| THE PROBLEM |
Could you copy each line of the listing that holds "elbow"?

| AVAILABLE DATA |

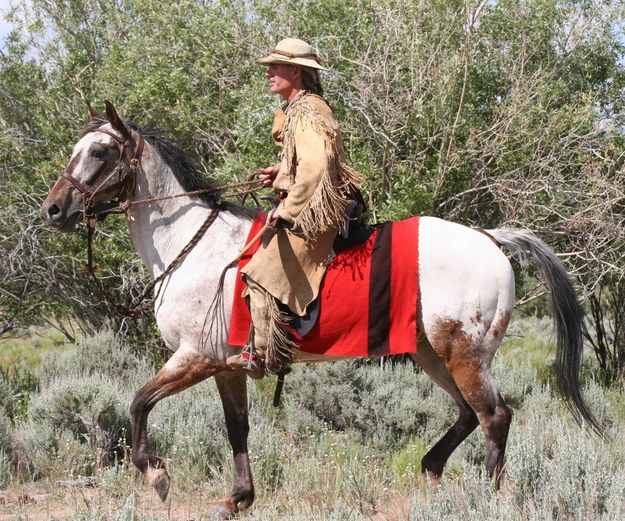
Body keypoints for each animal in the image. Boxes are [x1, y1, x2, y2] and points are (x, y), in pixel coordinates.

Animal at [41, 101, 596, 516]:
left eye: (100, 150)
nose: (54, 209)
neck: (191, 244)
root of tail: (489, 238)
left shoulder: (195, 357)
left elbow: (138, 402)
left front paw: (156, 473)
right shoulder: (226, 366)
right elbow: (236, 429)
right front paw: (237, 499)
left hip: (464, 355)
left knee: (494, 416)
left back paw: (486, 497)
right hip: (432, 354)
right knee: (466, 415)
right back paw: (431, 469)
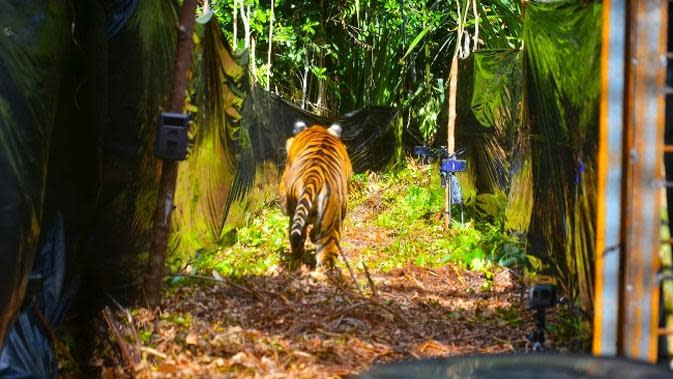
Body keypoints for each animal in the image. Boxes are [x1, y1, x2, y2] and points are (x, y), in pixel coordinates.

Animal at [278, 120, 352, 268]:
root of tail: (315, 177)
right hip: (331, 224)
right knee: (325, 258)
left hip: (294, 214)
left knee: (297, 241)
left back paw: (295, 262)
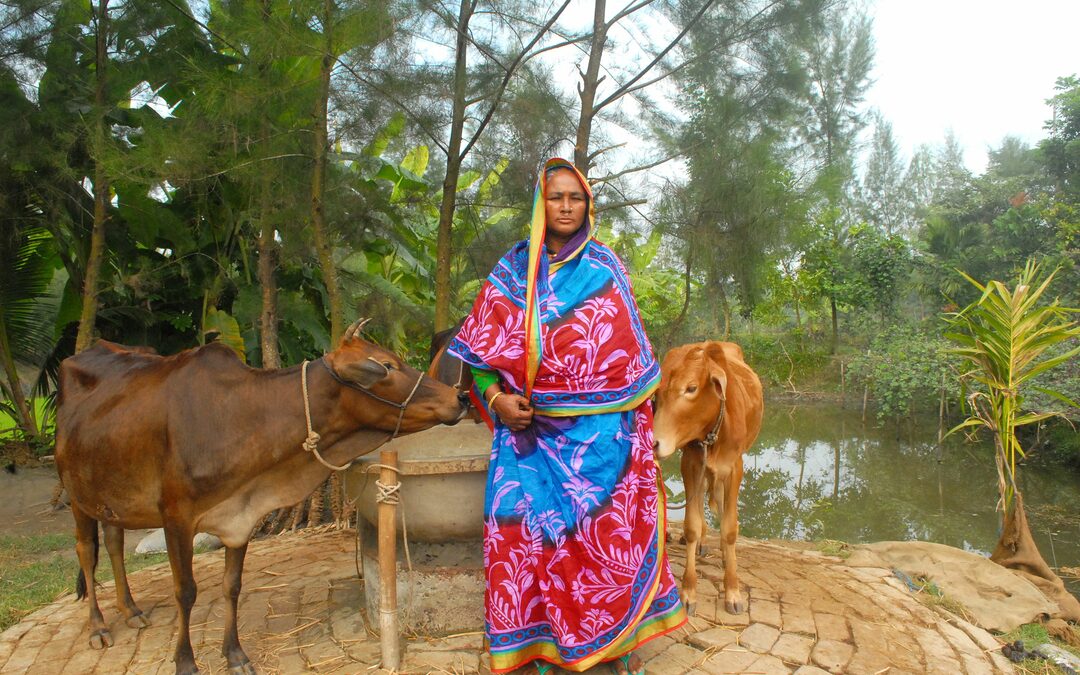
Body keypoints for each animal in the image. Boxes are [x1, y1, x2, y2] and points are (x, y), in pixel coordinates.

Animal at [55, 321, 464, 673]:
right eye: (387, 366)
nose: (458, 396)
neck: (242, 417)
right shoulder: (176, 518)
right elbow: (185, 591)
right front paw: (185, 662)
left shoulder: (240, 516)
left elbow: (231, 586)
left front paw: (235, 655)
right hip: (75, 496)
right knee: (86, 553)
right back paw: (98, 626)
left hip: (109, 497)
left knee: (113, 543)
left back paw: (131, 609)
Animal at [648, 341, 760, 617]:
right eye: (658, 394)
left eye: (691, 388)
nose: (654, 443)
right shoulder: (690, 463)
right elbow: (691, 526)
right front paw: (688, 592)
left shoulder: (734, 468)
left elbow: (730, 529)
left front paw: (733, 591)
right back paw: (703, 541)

| RESPONSE |
left elbow: (138, 402)
right elbow: (236, 429)
right elbow: (185, 591)
left elbow: (231, 586)
right elbow: (691, 526)
left elbow: (730, 529)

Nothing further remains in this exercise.